- _Your objective_
Rewrite the material below with each "Audit entry" changed to "Log entry" and everything else left as it is. Leave the pictures out of your version.
━━ Data under study
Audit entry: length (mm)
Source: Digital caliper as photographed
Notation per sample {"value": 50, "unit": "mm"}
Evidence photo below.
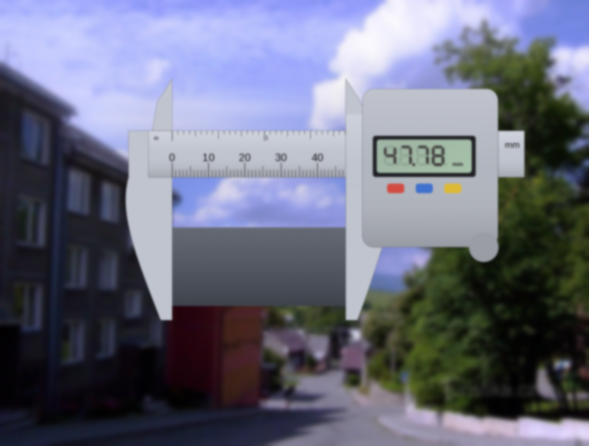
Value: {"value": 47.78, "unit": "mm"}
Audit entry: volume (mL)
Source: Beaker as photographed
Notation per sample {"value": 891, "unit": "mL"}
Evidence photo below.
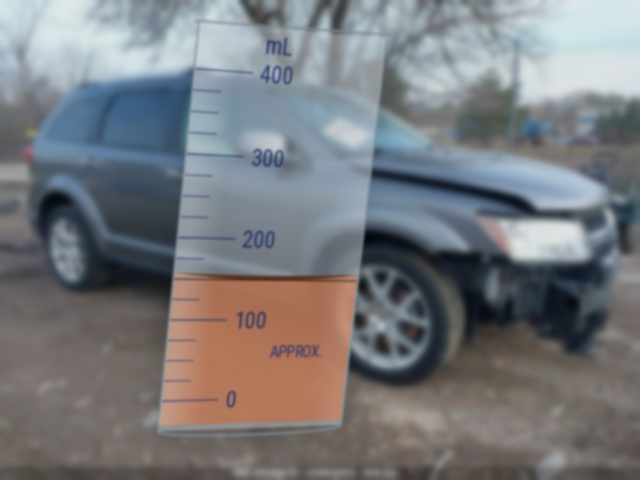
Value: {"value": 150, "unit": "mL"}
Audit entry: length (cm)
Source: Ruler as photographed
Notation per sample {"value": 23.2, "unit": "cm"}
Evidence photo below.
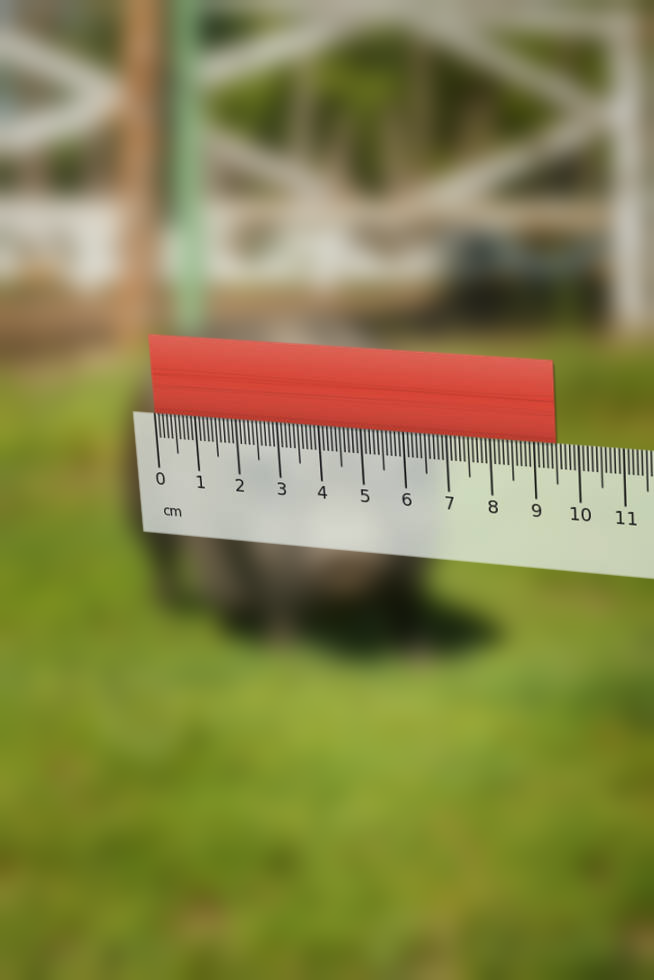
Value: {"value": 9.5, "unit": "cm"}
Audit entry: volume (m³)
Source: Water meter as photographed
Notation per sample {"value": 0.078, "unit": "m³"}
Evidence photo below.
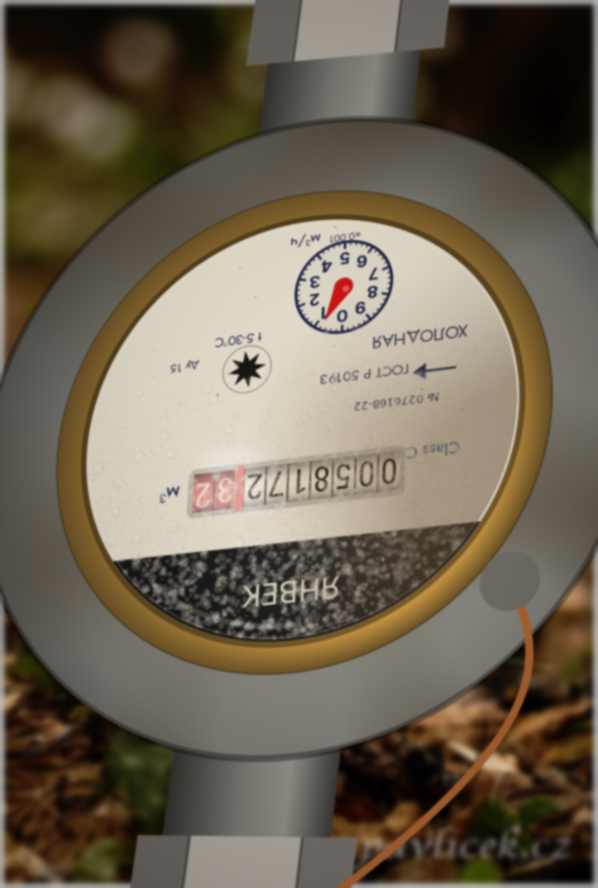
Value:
━━━━
- _Exercise result_
Log entry: length (mm)
Source: Digital caliper as photographed
Notation per sample {"value": 50, "unit": "mm"}
Evidence photo below.
Value: {"value": 47.78, "unit": "mm"}
Log entry: volume (mL)
Source: Beaker as photographed
Notation per sample {"value": 891, "unit": "mL"}
Evidence photo below.
Value: {"value": 150, "unit": "mL"}
Log entry: length (cm)
Source: Ruler as photographed
Notation per sample {"value": 23.2, "unit": "cm"}
Evidence photo below.
Value: {"value": 9.5, "unit": "cm"}
Log entry: volume (m³)
Source: Water meter as photographed
Notation per sample {"value": 0.078, "unit": "m³"}
Evidence photo below.
Value:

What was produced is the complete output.